In fact, as long as the algorithm is the optimization of space and room, so generally speaking I rarely say full. This time I used the "most" word, that is used to indicate that the future has no optimization of space, then what kind of algorithm can not optimize the space? The answer is: do nothing.
Of course, in fact, it is impossible to do nothing, the problem is where, you do not do how can be good?
is actually the task of a certain decomposition. Through the rational analysis and design of the architecture, all the files uploaded and deleted into public methods (or services), in the need to deal with the document, when dealing with the document, do the following:
    • File Upload: Add a piece of data to the file upload data, such as: file-related information, unique identification, the number of citations is 0
    • File association: When data is associated with a file, the number of changes to the reference is +1
    • File unlink: When the data is associated with the file (usually when the deletion or edit is empty or replaced by another one), the number of references is 1
Since then, when it is time to clean up the rubbish, it is very simple, as long as:
Select ... where ref_times=0
And then do the corresponding cleanup work just fine.
At this time, the processing mode is optimized, and the maintenance of file reference data is decomposed into the process of business work, which can greatly improve the processing efficiency of garbage disposal. Of course some people say: if this will make my business process slow, then what? In fact, it doesn't matter, you can turn this into an asynchronous message, notify the file reference processing to do this thing, so it won't affect your business processing efficiency.
SummaryThrough the above analysis, we have optimized the garbage cleaning process during the file uploading process, analyzed the original problem, and the following 3 kinds of optimization methods and their advantages and disadvantages.
Of course, many friends will have a better solution, welcome to participate in the discussion, and criticize correct.
If, you like my blog, pleaseconcernMe, in order to receive my latest news.
If you are interested in my open source framework, you canhereGet to the latest code, or you can accessTiny official websiteGet more messages, or go toTiny CommunityFor instant communication.

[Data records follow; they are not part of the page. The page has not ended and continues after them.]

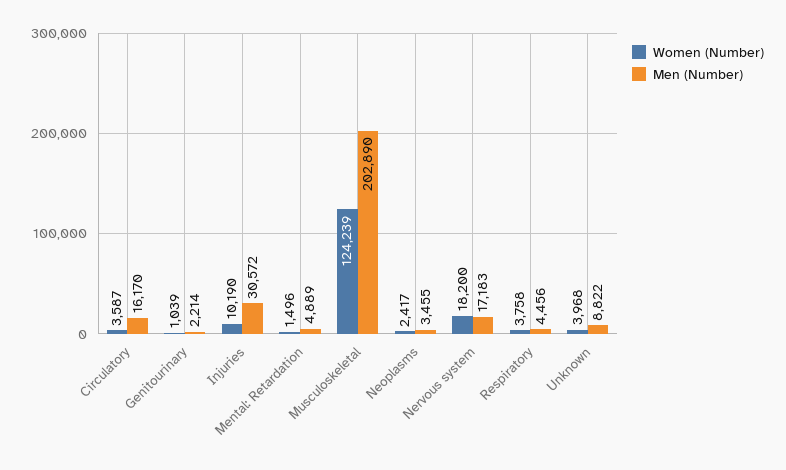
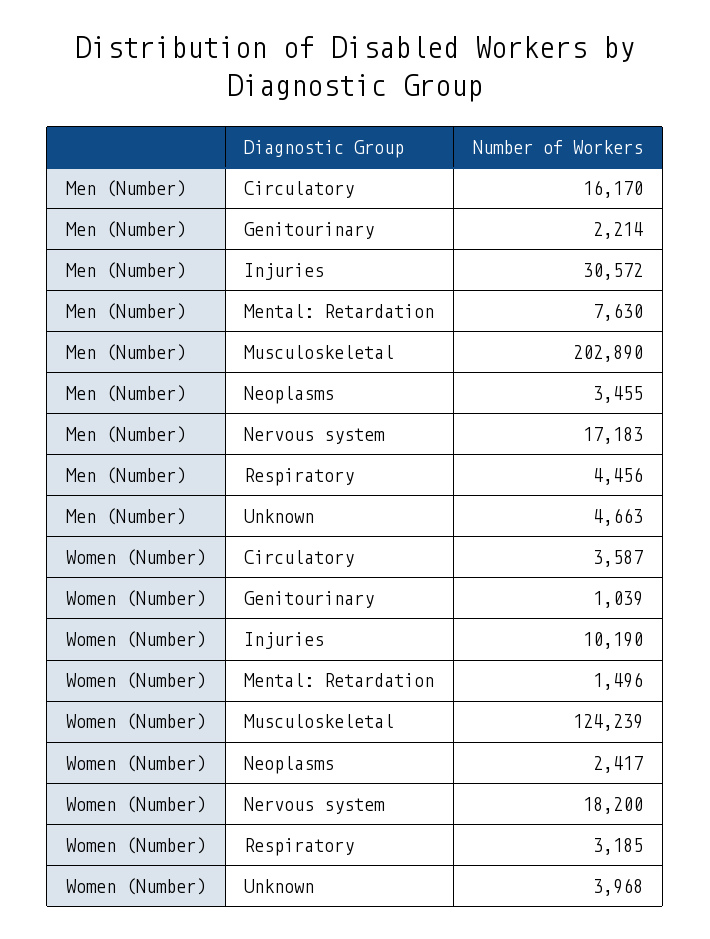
  {
    "Women (Number)": {
      "Circulatory": 3587,
      "Genitourinary": 1039,
      "Injuries": 10190,
      "Mental: Retardation": 1496,
      "Musculoskeletal": 124239,
      "Neoplasms": 2417,
      "Nervous system": 18200,
-     "Respiratory": 3758,
+     "Respiratory": 3185,
      "Unknown": 3968
    },
    "Men (Number)": {
      "Circulatory": 16170,
      "Genitourinary": 2214,
      "Injuries": 30572,
-     "Mental: Retardation": 4889,
+     "Mental: Retardation": 7630,
      "Musculoskeletal": 202890,
      "Neoplasms": 3455,
      "Nervous system": 17183,
      "Respiratory": 4456,
-     "Unknown": 8822
+     "Unknown": 4663
    }
  }

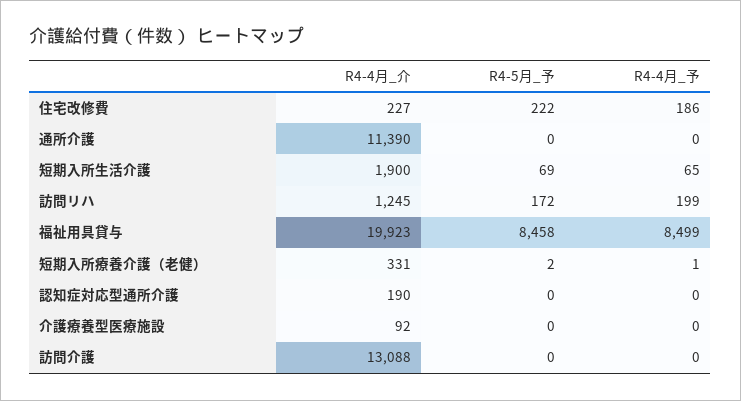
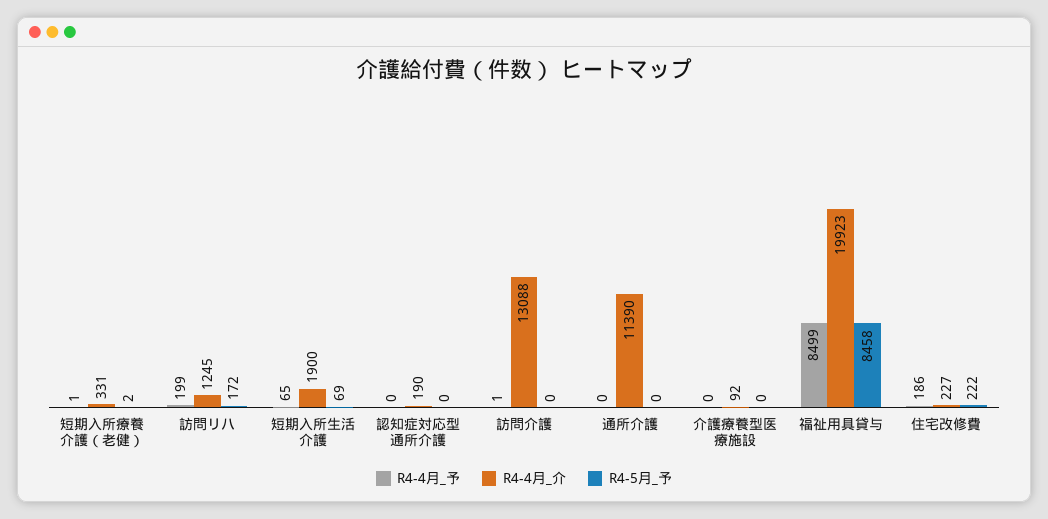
  {
    "R4-4月_介": {
      "住宅改修費": 227,
      "通所介護": 11390,
      "短期入所生活介護": 1900,
      "訪問リハ": 1245,
      "福祉用具貸与": 19923,
      "短期入所療養介護（老健）": 331,
      "認知症対応型通所介護": 190,
      "介護療養型医療施設": 92,
      "訪問介護": 13088
    },
    "R4-5月_予": {
      "住宅改修費": 222,
      "通所介護": 0,
      "短期入所生活介護": 69,
      "訪問リハ": 172,
      "福祉用具貸与": 8458,
      "短期入所療養介護（老健）": 2,
      "認知症対応型通所介護": 0,
      "介護療養型医療施設": 0,
      "訪問介護": 0
    },
    "R4-4月_予": {
      "住宅改修費": 186,
      "通所介護": 0,
      "短期入所生活介護": 65,
      "訪問リハ": 199,
      "福祉用具貸与": 8499,
      "短期入所療養介護（老健）": 1,
      "認知症対応型通所介護": 0,
      "介護療養型医療施設": 0,
-     "訪問介護": 0
+     "訪問介護": 1
    }
  }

Copyright NOTICE: This article for Bo Master original article, without Bo Master permission not reproduced.

"Open source Framework those things 27" leisurely strum: A SQL-induced performance crisis and its hidden design behind the lack of

Contact Us

The content source of this page is from Internet, which doesn't represent Alibaba Cloud's opinion; products and services mentioned on that page don't have any relationship with Alibaba Cloud. If the content of the page makes you feel confusing, please write us an email, we will handle the problem within 5 days after receiving your email.

If you find any instances of plagiarism from the community, please send an email to: info-contact@alibabacloud.com and provide relevant evidence. A staff member will contact you within 5 working days.

A Free Trial That Lets You Build Big!

Start building with 50+ products and up to 12 months usage for Elastic Compute Service

  • Sales Support

    1 on 1 presale consultation

  • After-Sales Support

    24/7 Technical Support 6 Free Tickets per Quarter Faster Response

  • Alibaba Cloud offers highly flexible support services tailored to meet your exact needs.